-------- Source text

Maria Grazia Bongiorni (ed.)Transvenous Lead ExtractionFrom Simple Traction to Internal Transjugular Approach10.1007/978-88-470-1466-4_1© Springer-Verlag Italia 2011

1. Importance of Knowing Lead and Patient Interaction

Raffaele De Lucia¹ , Giovanni Coluccia¹, Stefano Viani¹ and Luca Paperini¹

(1)

2nd Cardiovascular Department AOUP, Santa Chiara University Hospital, Pisa, Italy

Abstract

The implantable cardiac pacemaker (PM)/defibrillator is a technically sophisticated system composed of a generator connected to one or more leads. Pacemaker/defibrillator leads play a pivotal role for system function, delivering the output pulse or the endocardial shock from the generator to the myocardium and acquiring spontaneous intracardiac electrogram from the heart to the device. Leads are also the most frequently involved component in case of system malfunction, and when a generator-pocket infection is present, their extraction — always necessary to guarantee complete resolution — is a challenge. The success of lead extraction is highly influenced by lead characteristics; for that reason, this chapter is dedicated to lead technology, i.e., polarity, electrodes, fixation mechanisms, electrode-tissue interaction, conductors, insulators, and connectors, with particular attention to aspects that may interfere with the extraction procedure. We discuss separately cardiac PM and defibrillator leads to emphasize their different technology.

----------------
-------- Exercise data

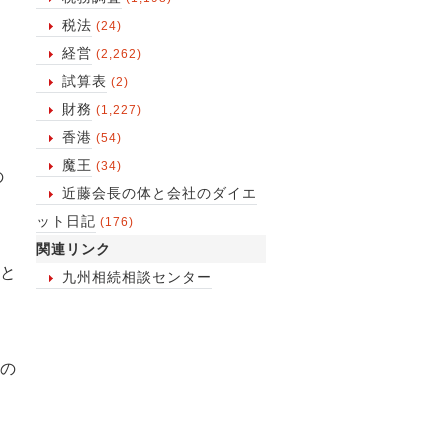
税法
(24)
経営
(2,262)
試算表
(2)
財務
(1,227)
香港
(54)
魔王
(34)
の
近藤会長の体と会社のダイエ
ット日記
(176)
関連リンク
と
九州相続相談センター
の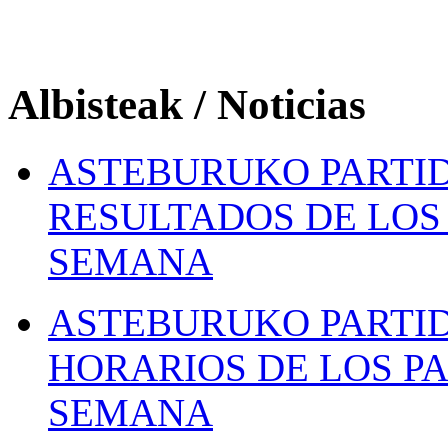
Albisteak / Noticias
ASTEBURUKO PARTID
RESULTADOS DE LOS 
SEMANA
ASTEBURUKO PARTID
HORARIOS DE LOS PA
SEMANA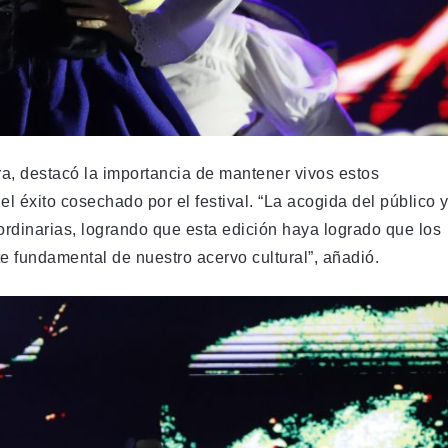
ra, destacó la importancia de mantener vivos estos
el éxito cosechado por el festival. “La acogida del público 
raordinarias, logrando que esta edición haya logrado que los
te fundamental de nuestro acervo cultural”, añadió.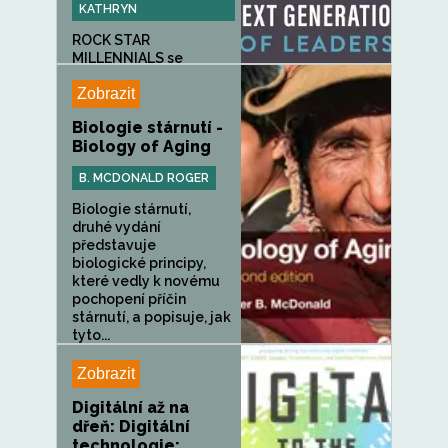
KATHRYN
ROCK STAR
MILLENNIALS se
podívá na obě strany...
Zobrazit
Biologie stárnutí -
Biology of Aging
B. MCDONALD ROGER
Biologie stárnutí,
druhé vydání
představuje
biologické principy,
které vedly k novému
pochopení příčin
stárnutí, a popisuje, jak
tyto...
Zobrazit
Digitální až na
dřeň: Digitální
technologie: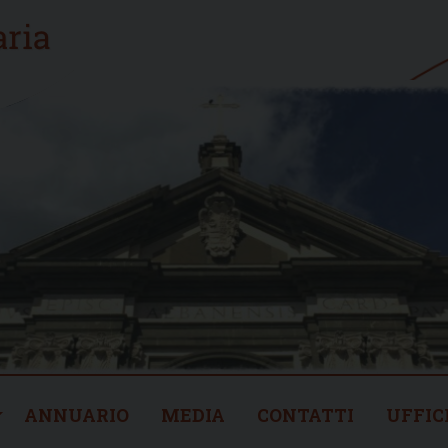
ANNUARIO
MEDIA
CONTATTI
UFFIC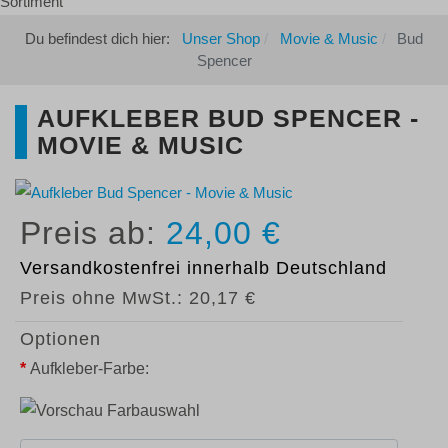
Du befindest dich hier:
Unser Shop
Movie & Music
Bud
Spencer
AUFKLEBER BUD SPENCER -
MOVIE & MUSIC
24,00 €
Versandkostenfrei
innerhalb Deutschland
Preis ohne MwSt.:
20,17 €
Optionen
*
Aufkleber-Farbe: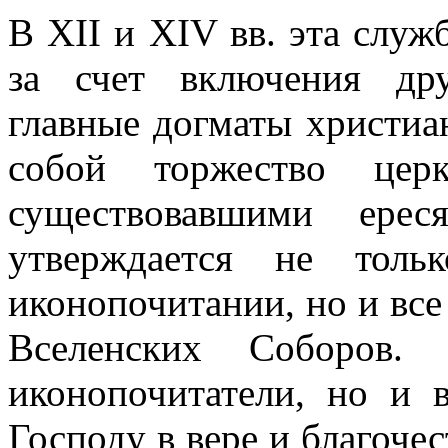
В XII и XIV вв. эта служ
за счет включения др
главные догматы христиан
собой торжество цер
существовавшими ере
утверждается не толь
иконопочитании, но и все
Вселенских Соборов. 
иконопочитатели, но и
Господу в вере и благочес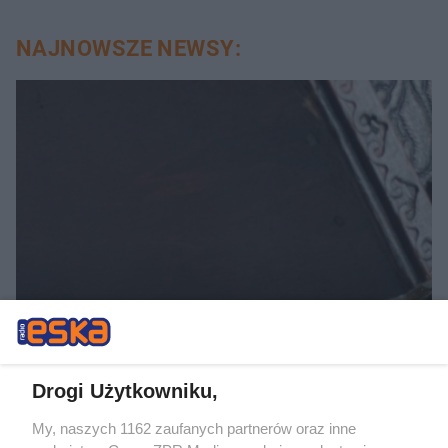
NAJNOWSZE NEWSY:
SPRAWDZONE SPOSOBY
Twoja biżuteria pociemniała?
Włóż kawałek tego do
Drogi Użytkowniku,
szuflady i zapomnij o tym
My, naszych 1162 zaufanych partnerów oraz inne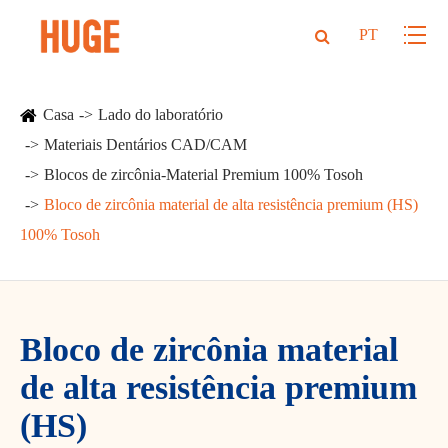
PT
Casa
Lado do laboratório
Materiais Dentários CAD/CAM
Blocos de zircônia-Material Premium 100% Tosoh
Bloco de zircônia material de alta resistência premium (HS)
100% Tosoh
Bloco de zircônia material
de alta resistência premium
(HS)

----------------

▶ Exercises to complete:
**A)** Translate this sentence from the abstract on pacemaker and defibrillator leads into Spanish: "We discuss separately cardiac PM and defibrillator leads to emphasize their different technology."
**B)** Carry on the abstract on pacemaker and defibrillator leads past its last sentence.

▶ Answers to the tasks:
**A)** Tratamos por separado los electrodos de MP cardíaco y de desfibrilador para resaltar su distinta tecnología.

**B)**
1.1 Structure, Function, and Clinical Aspects of Pacemaker and Defibrillator Leads

The implantable cardiac pacemaker (PM)/defibrillator is a technically sophisticated system composed of a generator connected to one or more leads. Pacemaker/defibrillator leads play a pivotal role for system function, delivering the output pulse or the endocardial shock from the generator to the myocardium and acquiring spontaneous intracardiac electrogram from the heart to the device. Leads are also the most frequently involved component in case of system malfunction, and when a generator-pocket infection is present, their extraction — always necessary to guarantee complete resolution — is a challenge. The success of lead extraction is highly influenced by lead characteristics; for that reason, this chapter is dedicated to lead technology, i.e., polarity, electrodes, fixation mechanisms, electrode-tissue interaction, conductors, insulators, and connectors, with particular attention to aspects that may interfere with the extraction procedure. We discuss separately cardiac PM and defibrillator leads to emphasize their different technology.

1.1.1 Pacemaker Leads

1.1.1.1 Lead Polarity

Transvenous lead polarity simply indicates the number of electrodes in contact with the heart. A unipolar lead has only one electrode, the cathode, on his tip. In this configuration, the PM case serves as the anode of the circuit (Fig. 1.1). A bipolar lead has two electrodes at the distal end separated by a short distance. The tip electrode is the cathode, and the proximal ring electrode serves as the anode (Fig. 1.2). In this configuration, the PM case is not involved in the electrical circuit. The distance between tip and ring electrode varies with manufacturer and design.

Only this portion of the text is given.